Le transfert de véhicules blindés semble constituer une violation flagrante de la Position commune de l’UE, adoptée en 2008 qui régit le contrôle des exportations de technologie et d’équipements militaires. Selon cette réglementation, la France et tous les autres États membres de l’UE sont tenus juridiquement de refuser une autorisation d’exportation s’il existe un risque manifeste que la technologie ou les équipements militaires servent à la répression interne. «Dans le cas des transferts à destination de l’Égypte, ce risque était on ne peut plus clair, et nous l’avons, à maintes occasions, porté à l’attention des pouvoirs publics français» a déclaré Najia Bounaim.

Les autorités françaises ont indiqué à Amnesty International n’avoir autorisé l’exportation de matériel militaire à destination de l’armée égyptienne que dans le cadre de la «lutte contre le terrorisme» dans le Sinaï, et non pour des opérations de maintien de l’ordre.

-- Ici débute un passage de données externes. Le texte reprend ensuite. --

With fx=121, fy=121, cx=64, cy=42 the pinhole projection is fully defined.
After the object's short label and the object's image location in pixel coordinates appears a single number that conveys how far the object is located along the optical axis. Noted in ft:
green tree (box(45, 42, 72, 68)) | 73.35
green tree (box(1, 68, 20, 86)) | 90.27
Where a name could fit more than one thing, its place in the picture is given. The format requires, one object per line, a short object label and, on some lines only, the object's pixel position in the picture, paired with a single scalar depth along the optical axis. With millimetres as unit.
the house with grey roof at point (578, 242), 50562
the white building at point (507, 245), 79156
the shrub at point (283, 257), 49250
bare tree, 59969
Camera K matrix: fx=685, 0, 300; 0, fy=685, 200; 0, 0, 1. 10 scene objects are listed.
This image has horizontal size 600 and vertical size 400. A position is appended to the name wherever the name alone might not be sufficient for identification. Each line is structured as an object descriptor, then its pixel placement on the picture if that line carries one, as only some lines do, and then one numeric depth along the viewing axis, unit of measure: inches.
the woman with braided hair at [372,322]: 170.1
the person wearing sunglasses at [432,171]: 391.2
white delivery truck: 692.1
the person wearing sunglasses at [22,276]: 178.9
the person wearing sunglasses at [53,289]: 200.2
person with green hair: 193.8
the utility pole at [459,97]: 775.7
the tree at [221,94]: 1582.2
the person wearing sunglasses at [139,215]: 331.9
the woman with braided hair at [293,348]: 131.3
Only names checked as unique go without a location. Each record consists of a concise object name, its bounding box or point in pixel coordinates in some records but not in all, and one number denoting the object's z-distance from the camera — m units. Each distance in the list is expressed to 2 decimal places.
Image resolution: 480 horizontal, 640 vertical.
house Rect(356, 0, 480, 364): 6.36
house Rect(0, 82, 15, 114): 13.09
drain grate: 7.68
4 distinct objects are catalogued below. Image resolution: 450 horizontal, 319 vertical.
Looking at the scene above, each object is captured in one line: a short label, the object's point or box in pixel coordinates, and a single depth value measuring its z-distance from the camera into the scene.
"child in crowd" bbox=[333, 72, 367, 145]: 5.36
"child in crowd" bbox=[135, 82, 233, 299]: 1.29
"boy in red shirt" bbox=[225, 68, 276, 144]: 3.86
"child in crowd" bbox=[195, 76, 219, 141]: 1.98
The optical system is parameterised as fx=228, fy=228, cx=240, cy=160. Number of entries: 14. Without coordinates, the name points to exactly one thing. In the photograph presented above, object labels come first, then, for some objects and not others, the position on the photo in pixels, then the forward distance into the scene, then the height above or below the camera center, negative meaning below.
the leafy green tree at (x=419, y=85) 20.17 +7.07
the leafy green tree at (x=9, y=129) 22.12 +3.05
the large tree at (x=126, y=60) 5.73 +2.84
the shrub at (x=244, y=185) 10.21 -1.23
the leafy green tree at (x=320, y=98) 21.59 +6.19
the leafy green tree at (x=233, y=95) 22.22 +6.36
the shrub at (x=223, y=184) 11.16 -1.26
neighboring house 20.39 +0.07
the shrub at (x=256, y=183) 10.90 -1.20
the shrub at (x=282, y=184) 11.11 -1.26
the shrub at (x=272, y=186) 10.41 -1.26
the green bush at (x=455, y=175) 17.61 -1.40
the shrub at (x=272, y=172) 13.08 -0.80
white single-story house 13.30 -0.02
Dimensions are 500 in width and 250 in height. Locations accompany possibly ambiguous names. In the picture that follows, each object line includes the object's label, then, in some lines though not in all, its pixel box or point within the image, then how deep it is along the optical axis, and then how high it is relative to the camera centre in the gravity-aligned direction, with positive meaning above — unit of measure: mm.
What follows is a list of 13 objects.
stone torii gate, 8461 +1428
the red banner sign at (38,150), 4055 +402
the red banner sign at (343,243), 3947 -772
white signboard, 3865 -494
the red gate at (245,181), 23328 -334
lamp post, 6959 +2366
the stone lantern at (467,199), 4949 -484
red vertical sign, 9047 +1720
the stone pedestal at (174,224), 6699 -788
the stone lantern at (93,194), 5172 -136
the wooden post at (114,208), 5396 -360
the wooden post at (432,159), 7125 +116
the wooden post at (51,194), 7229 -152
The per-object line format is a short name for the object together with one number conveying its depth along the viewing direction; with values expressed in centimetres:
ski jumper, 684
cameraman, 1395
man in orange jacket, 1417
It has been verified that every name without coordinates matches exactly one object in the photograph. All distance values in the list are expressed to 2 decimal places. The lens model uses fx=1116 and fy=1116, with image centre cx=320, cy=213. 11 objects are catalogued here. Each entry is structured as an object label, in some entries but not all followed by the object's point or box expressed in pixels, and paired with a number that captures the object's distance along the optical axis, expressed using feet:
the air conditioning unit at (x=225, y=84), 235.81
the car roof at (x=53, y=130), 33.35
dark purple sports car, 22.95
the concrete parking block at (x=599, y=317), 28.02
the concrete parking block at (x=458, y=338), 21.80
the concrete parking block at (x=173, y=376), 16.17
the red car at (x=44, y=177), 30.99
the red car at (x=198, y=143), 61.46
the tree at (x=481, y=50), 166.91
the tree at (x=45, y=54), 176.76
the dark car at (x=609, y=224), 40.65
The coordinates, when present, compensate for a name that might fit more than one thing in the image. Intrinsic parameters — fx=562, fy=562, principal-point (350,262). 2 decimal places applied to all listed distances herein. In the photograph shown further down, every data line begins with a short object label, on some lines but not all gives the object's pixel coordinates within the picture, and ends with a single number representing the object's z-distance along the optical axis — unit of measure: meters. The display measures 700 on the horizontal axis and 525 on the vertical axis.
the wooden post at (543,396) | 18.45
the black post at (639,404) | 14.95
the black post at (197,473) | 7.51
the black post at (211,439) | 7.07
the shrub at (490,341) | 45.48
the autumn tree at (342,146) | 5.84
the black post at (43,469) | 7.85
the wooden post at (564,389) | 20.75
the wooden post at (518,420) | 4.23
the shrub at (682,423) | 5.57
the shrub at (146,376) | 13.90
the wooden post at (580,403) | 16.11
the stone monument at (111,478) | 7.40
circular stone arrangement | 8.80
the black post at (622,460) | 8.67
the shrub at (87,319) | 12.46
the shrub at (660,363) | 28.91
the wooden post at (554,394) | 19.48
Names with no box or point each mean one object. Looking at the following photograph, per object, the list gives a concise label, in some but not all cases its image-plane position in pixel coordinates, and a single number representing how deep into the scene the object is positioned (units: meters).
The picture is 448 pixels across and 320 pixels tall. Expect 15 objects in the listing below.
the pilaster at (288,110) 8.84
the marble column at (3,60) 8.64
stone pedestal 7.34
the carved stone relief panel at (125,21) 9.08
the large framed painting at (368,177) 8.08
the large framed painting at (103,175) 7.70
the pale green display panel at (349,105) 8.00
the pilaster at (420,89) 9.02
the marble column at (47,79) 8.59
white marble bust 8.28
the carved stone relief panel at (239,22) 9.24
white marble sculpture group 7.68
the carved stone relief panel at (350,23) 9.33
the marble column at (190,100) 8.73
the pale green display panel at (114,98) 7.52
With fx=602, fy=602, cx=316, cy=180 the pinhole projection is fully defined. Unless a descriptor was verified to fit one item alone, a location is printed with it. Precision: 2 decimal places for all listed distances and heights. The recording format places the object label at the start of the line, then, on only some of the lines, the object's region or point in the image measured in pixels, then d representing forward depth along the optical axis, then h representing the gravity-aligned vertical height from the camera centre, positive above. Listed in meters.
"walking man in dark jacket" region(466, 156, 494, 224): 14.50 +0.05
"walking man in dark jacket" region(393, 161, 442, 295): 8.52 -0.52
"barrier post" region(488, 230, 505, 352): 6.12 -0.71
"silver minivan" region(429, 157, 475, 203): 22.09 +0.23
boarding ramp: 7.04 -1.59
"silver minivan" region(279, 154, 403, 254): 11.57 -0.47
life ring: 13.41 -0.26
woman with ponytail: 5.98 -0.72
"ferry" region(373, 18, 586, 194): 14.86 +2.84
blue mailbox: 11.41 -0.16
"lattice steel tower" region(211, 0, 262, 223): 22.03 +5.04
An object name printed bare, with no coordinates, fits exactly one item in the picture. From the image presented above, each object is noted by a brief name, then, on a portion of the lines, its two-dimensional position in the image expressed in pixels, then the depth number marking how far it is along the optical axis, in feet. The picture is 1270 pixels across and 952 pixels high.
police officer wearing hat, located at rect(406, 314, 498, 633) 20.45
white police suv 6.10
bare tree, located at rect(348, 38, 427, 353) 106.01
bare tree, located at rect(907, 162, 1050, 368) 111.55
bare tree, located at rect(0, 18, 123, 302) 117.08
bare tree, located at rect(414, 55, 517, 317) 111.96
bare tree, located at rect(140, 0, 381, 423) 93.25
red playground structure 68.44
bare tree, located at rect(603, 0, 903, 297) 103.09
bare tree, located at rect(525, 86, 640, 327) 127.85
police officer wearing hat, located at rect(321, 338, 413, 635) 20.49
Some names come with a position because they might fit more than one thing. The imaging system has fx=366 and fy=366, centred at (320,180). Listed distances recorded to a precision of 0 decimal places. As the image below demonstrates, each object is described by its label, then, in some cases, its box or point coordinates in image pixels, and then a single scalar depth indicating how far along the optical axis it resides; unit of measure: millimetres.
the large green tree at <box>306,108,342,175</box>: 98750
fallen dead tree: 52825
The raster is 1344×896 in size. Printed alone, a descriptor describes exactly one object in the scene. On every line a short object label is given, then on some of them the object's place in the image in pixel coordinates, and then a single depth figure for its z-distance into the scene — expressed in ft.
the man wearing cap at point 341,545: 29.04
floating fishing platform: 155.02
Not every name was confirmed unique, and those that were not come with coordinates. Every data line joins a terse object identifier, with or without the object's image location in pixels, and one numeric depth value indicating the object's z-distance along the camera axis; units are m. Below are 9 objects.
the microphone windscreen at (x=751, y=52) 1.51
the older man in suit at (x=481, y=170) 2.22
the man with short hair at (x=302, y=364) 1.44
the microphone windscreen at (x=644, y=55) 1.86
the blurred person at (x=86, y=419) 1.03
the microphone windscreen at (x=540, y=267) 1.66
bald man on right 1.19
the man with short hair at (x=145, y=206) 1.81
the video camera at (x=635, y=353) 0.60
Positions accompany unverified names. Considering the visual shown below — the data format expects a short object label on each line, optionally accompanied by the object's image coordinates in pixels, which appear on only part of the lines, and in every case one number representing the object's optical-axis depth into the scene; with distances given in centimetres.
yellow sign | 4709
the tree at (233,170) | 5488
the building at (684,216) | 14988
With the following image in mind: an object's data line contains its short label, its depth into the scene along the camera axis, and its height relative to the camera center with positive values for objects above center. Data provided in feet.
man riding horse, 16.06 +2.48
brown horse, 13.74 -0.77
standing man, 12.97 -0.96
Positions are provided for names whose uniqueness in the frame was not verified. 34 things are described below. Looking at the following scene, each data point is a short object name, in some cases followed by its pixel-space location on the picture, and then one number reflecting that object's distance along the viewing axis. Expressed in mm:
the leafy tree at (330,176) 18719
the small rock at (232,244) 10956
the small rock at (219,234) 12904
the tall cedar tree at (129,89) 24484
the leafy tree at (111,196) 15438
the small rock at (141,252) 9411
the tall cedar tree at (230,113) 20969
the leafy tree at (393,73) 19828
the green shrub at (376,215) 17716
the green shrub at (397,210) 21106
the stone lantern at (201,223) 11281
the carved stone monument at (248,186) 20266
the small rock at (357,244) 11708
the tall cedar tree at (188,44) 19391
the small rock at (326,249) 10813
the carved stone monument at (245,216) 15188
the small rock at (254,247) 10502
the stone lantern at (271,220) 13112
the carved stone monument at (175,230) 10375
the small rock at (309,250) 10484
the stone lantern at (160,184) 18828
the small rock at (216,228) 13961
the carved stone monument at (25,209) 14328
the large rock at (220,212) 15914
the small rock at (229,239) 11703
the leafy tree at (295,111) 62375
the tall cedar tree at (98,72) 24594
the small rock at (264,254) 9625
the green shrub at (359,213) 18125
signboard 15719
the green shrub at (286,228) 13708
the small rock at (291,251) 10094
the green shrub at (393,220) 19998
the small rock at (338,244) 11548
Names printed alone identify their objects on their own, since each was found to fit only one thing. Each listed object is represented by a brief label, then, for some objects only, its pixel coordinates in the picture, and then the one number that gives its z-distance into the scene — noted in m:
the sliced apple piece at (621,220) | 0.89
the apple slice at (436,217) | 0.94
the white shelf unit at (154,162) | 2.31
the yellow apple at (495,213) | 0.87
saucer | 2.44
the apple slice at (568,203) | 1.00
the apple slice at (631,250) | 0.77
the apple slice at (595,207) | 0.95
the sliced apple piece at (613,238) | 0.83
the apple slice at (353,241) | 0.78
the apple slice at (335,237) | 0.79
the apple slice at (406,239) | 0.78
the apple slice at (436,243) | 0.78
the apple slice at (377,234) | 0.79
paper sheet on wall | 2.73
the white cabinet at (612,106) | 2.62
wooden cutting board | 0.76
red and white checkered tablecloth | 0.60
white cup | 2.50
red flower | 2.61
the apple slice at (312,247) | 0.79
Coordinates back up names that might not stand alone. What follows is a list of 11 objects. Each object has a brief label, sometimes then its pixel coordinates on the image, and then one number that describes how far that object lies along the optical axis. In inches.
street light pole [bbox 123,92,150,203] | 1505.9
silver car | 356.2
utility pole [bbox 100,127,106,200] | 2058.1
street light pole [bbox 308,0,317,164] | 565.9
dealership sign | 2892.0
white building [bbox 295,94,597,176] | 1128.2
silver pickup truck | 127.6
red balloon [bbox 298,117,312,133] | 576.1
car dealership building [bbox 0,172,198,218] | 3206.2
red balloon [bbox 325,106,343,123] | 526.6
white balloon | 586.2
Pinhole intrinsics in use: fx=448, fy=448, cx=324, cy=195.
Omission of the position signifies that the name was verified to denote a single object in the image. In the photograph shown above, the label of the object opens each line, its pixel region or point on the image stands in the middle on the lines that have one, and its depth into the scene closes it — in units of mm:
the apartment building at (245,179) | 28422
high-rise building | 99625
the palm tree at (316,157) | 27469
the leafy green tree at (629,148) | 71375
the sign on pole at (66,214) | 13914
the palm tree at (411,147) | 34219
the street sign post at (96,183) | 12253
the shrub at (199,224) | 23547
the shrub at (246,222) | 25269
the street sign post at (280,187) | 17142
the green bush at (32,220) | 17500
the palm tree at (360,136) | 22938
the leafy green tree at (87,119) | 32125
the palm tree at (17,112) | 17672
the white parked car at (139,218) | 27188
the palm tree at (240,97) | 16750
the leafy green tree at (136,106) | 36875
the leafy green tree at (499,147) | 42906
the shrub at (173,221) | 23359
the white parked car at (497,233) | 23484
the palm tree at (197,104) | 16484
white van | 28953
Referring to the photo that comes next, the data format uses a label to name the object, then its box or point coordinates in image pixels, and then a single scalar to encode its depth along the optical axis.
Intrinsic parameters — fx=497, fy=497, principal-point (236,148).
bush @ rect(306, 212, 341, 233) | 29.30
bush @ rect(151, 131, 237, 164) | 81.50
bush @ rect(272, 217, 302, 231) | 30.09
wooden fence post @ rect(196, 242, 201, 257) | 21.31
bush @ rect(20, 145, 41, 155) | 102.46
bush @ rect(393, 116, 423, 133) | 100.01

Des armes détournées de leur utilisation initiale

Un haut responsable français a toutefois concédé que, si les équipements de sécurité fournis par la France étaient initialement destinés à l’armée égyptienne, les autorités égyptiennes avaient détourné certains blindés au profit des forces de sécurité intérieure.

Les autorités françaises compétentes ont refusé de répondre aux demandes d’information d’Amnesty International et ont affirmé que les blindés MIDS ne faisaient l’objet d’aucun contrôle à l’exportation. Le constructeur des Sherpa et des MIDS a en revanche déclaré que l’exportation de tous les véhicules était soumise au régime de contrôle des exportations du ministère de la Défense.

«En tant qu’État partie au Traité sur le commerce des armes, la France ne doit pas autoriser de transferts d’armes s’il existe un risque substantiel que ces armes puissent être utilisées pour commettre ou faciliter des violations graves du droit international relatif aux droits humains », a déclaré Najia Bounaim.

«Tant que les autorités égyptiennes n’auront pas montré de façon crédible qu’elles ont enquêté sur les cas d’utilisation abusive relevés dans le passé, la France et les autres États fournisseurs doivent clairement faire savoir aux autorités égyptiennes que la répression brutale de l’opposition d’une part, et l’impunité d’autre part, ne sauraient en aucun cas être tolérées.»